**DIRECTIONS FOR THIS TASK:** Quote the lines below exactly, from the one that holds "Ubiquiti U7-Pro-Wall |" through the final line of the records, and only those.

**DATA FOR THIS TASK:**

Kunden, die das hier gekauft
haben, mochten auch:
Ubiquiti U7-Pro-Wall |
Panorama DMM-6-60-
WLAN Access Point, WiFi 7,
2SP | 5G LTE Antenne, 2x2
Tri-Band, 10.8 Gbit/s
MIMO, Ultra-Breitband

**EXERCISE RESPONSE:**
Ubiquiti U7-Pro-Wall |
Panorama DMM-6-60-
WLAN Access Point, WiFi 7,
2SP | 5G LTE Antenne, 2x2
Tri-Band, 10.8 Gbit/s
MIMO, Ultra-Breitband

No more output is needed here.